Commentary
Numbers recently released indicate that the Consumer Price Index (CPI), the most commonly used indicator of inflationary pressures, fell to a one-year annualized rate of 4.9 percent in the United States. The Biden administration heralded this as a major triumph as Twitter shills sang the praises of the Democrats’ economic stewardship. (In Canada, the government said the CPI fell to 4.4 percent.)
The U.S. figure is a significant drop from June 2022 when the CPI peaked at 9.1 percent. Critics pointed out that price increases of 4–5 percent are still unacceptably high and we are unlikely to return to the 1–2 percent range. A subgroup of inflation pessimists vocally assert that the CPI chronically underestimates general price increases and that this is a deliberate deception on the part of our political leaders.

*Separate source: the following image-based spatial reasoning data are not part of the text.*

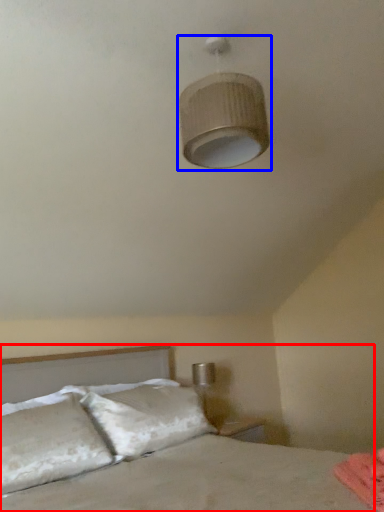
Question: Which object appears closest to the camera in this image, bed (highlighted by a red box) or lamp (highlighted by a blue box)?

Choices:
 (A) bed
 (B) lamp

Answer: (A)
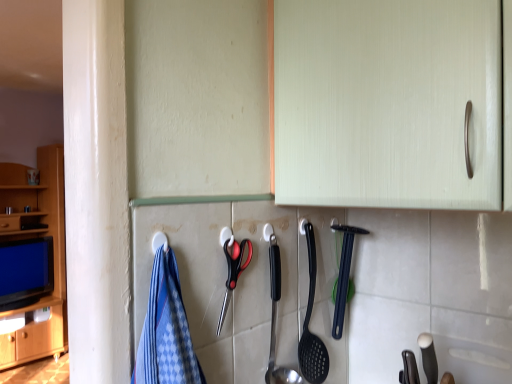
Question: From a real-world perspective, is satin silver spoon at center, arranged as the first silverware when viewed from the front, positioned above or below black plastic scissors at center?

Choices:
 (A) above
 (B) below

Answer: (B)

Question: Is point (269, 360) positioned closer to the camera than point (236, 248)?

Choices:
 (A) farther
 (B) closer

Answer: (A)

Question: Based on their relative distances, which object is farther from the black plastic spoon at center, positioned as the second silverware in front-to-back order?

Choices:
 (A) black plastic scissors at center
 (B) satin silver spoon at center, arranged as the first silverware when viewed from the front

Answer: (A)

Question: Which object is positioned closest to the satin silver spoon at center, positioned as the 2th silverware in back-to-front order?

Choices:
 (A) black plastic scissors at center
 (B) black plastic spoon at center, which ranks as the 1th silverware in right-to-left order

Answer: (A)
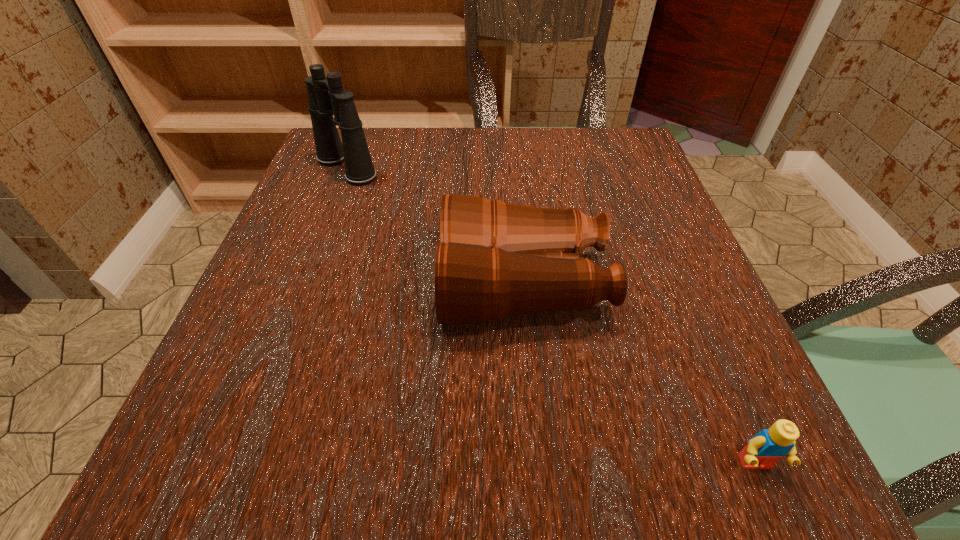
Find the location of a particular element. This screenshot has width=960, height=540. free point between the shorter binoculars and the taller binoculars is located at coordinates (435, 226).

Those who believe inflation is being manipulated use the argument that if the methodology used in the 1970s and 1980s was used over the last decade or two, inflation would be dramatically higher. They may have the direction right but the magnitude some are claiming is preposterous. I was around back then. The methodology was changed because the older measures overstated inflation. If we used the true old methods the cynics suggest, then real incomes would be dramatically lower than now. No sane analyst would suggest that Americans saw their incomes drop by 50 percent since the Reagan era.However, the CPI is only a statistical estimate and must make assumptions about the weight of a basket of goods and services. Apart from the obvious estimation errors, consumers substitute goods and services dependent on various factor. Also, products like televisions, computers, and others decline in price while increasing in value. Therefore the effect on inflation is hard to estimate.